= Office of Community Services =

U.S. government agency that promotes economic development

OCS logo as of 2018

The Office of Community Services (OCS) is a division of the US Executive Branch under the Administration for Children and Families within the Department of Health and Human Services. It is the direct successor of the Office of Economic Opportunity, an independent agency created in 1964.

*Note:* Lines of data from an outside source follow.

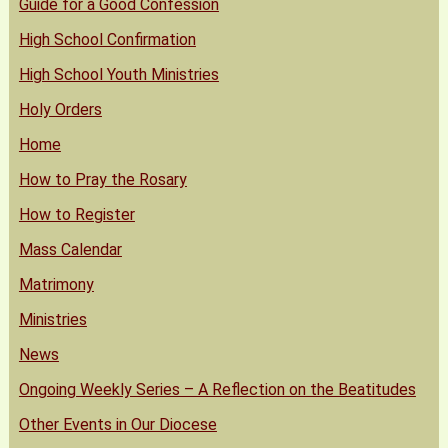
Guide for a Good Confession
High School Confirmation
High School Youth Ministries
Holy Orders
Home
How to Pray the Rosary
How to Register
Mass Calendar
Matrimony
Ministries
News
Ongoing Weekly Series – A Reflection on the Beatitudes
Other Events in Our Diocese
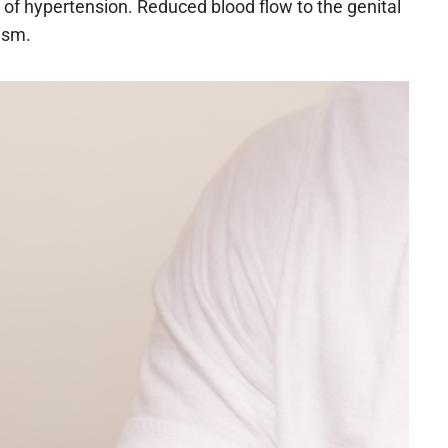
f hypertension. Reduced blood flow to the genital
asm.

OCS administers six programs which provide funding for community development and poverty alleviation for private and public agencies:

- The Assets for Independence program, which provides matching contributions to Individual Development Accounts for those eligible for the Temporary Assistance for Needy Families program. The program was funded at $18.9 for the 2016 fiscal year. Participants in the program's first year saw a median increase in saving of $657, a drop in experiences of economic hardship by 34%, and a 39% drop in the use of payday loans.
- The Community Economic Development Program, which provides funding for non-profits with the principal goal of supporting low-income housing or community economic development. The program was funded at $19.75 million for the 2017 fiscal year. This program includes separate funding as part of the Healthy Food Financing Initiative, a partnership between the Department of Health and Human Services, the Treasury Department, and the Department of Agriculture to increase access healthy food.
- The Community Services Block Grant, which was created in 1981 in a consolidation of over 200 government programs, and provides funding directly to states to distribute. The program was funded at $715 million in the 2016 fiscal year.
- The Low Income Home Energy Assistance Program, which "provides grants to states to fund fuel payment assistance and home energy efficiency improvements for low-income households." The program was funded at $3.39 billion in the 2016 fiscal year.
- The Rural Community Development Program which provides funding for water management and wastewater treatment. The program was funded at $7.45 million in the 2016 fiscal year.
- The Social Services Block Grant, used to support a wide range of activities. As of 2010, the most highly supported of which were child care, foster care, and services for the disabled. The grant is authorized by Title XX of the Social Security Act, and funding is allocated according to population. The program was funded at $1.6 billion for the 2016 fiscal year.